Exercise directions:
Copy out every line of text in the rows below word for word, without changing any character. Leave the pictures out of your answer.

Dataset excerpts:

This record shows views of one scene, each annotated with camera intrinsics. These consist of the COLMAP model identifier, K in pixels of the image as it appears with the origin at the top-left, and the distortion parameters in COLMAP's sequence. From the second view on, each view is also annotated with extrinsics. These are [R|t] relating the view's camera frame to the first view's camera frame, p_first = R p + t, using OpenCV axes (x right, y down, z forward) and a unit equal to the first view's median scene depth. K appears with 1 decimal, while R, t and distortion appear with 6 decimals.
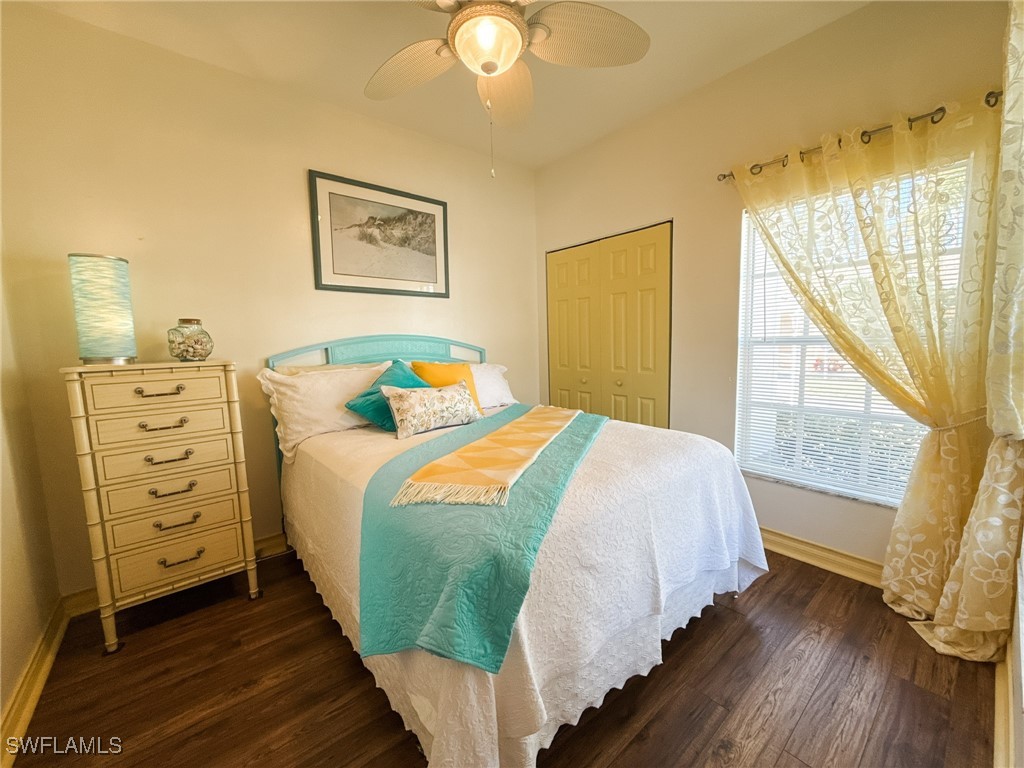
lens RADIAL K [[407.5, 0, 513.5], [0, 407.5, 383.1], [0, 0, 1]] dist [-0.001327, 0.000314]
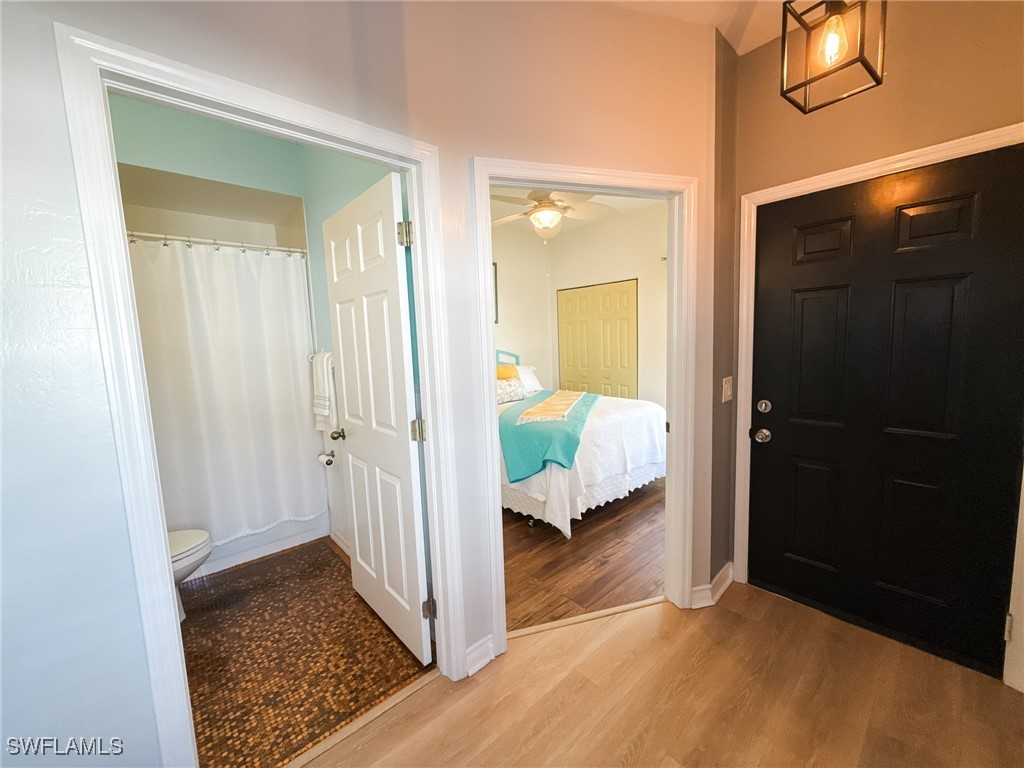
lens RADIAL K [[407.5, 0, 513.5], [0, 407.5, 383.1], [0, 0, 1]] dist [-0.001327, 0.000314]
pose [[0.999278, -0.013758, 0.035407, -0.226769], [0.013725, 0.999905, 0.001184, 0.026760], [-0.035420, -0.000697, 0.999372, -0.809746]]
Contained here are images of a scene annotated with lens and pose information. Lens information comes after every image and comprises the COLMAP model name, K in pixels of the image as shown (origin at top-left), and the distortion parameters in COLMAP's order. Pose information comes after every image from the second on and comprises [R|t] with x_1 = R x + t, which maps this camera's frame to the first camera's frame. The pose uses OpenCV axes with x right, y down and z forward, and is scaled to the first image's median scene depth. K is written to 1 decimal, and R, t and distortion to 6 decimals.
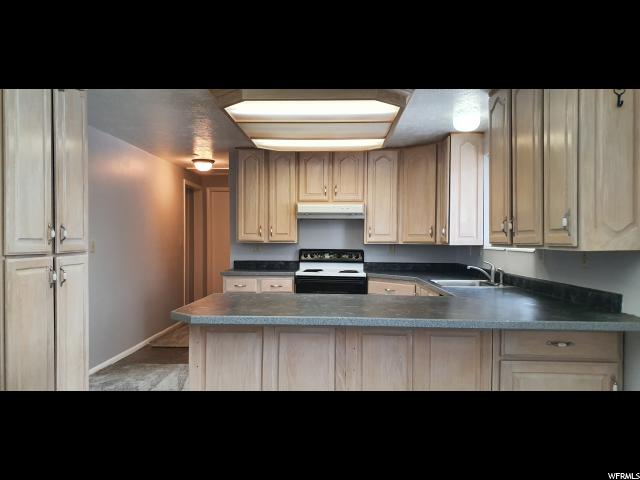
lens RADIAL K [[493.4, 0, 320.3], [0, 493.4, 242.1], [0, 0, 1]] dist [0.007725, -0.002339]
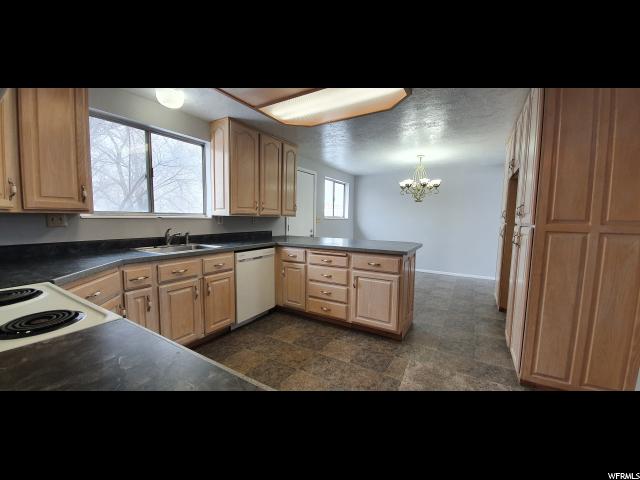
lens RADIAL K [[252.0, 0, 318.2], [0, 252.0, 240.6], [0, 0, 1]] dist [-0.012399, -0.000241]
pose [[-0.872131, -0.063278, 0.485162, -0.211831], [-0.019120, 0.995252, 0.095437, 0.003977], [-0.488898, 0.073957, -0.869200, 1.060097]]
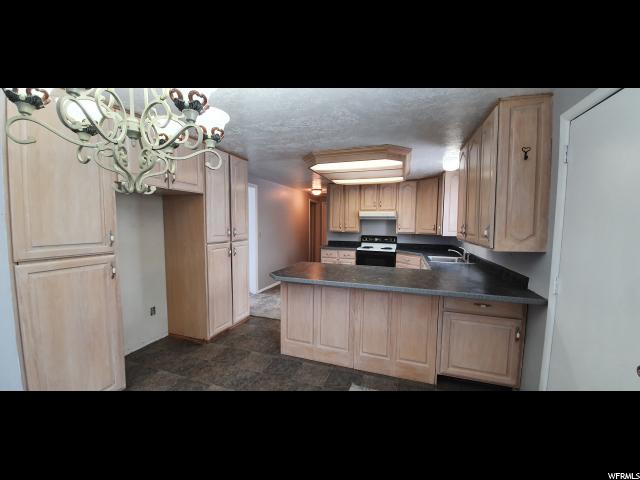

Result for this task:
This record shows views of one scene, each annotated with camera intrinsics. These consist of the COLMAP model identifier, K in pixels of the image as it appears with the origin at the top-left, and the distortion parameters in COLMAP's sequence. From the second view on, each view is also annotated with extrinsics. These are [R|t] relating the view's camera frame to the first view's camera frame, p_first = R p + t, using OpenCV axes (x right, y down, z forward) and a unit equal to the first view's median scene depth. K appears with 1 decimal, while R, t and distortion appear with 6 decimals.
lens RADIAL K [[407.5, 0, 513.5], [0, 407.5, 383.1], [0, 0, 1]] dist [-0.001327, 0.000314]
lens RADIAL K [[407.5, 0, 513.5], [0, 407.5, 383.1], [0, 0, 1]] dist [-0.001327, 0.000314]
pose [[0.999278, -0.013758, 0.035407, -0.226769], [0.013725, 0.999905, 0.001184, 0.026760], [-0.035420, -0.000697, 0.999372, -0.809746]]
Contained here are images of a scene annotated with lens and pose information. Lens information comes after every image and comprises the COLMAP model name, K in pixels of the image as shown (origin at top-left), and the distortion parameters in COLMAP's order. Pose information comes after every image from the second on and comprises [R|t] with x_1 = R x + t, which maps this camera's frame to the first camera's frame. The pose uses OpenCV axes with x right, y down and z forward, and is scaled to the first image's median scene depth. K is written to 1 decimal, and R, t and distortion to 6 decimals.
lens RADIAL K [[493.4, 0, 320.3], [0, 493.4, 242.1], [0, 0, 1]] dist [0.007725, -0.002339]
lens RADIAL K [[252.0, 0, 318.2], [0, 252.0, 240.6], [0, 0, 1]] dist [-0.012399, -0.000241]
pose [[-0.872131, -0.063278, 0.485162, -0.211831], [-0.019120, 0.995252, 0.095437, 0.003977], [-0.488898, 0.073957, -0.869200, 1.060097]]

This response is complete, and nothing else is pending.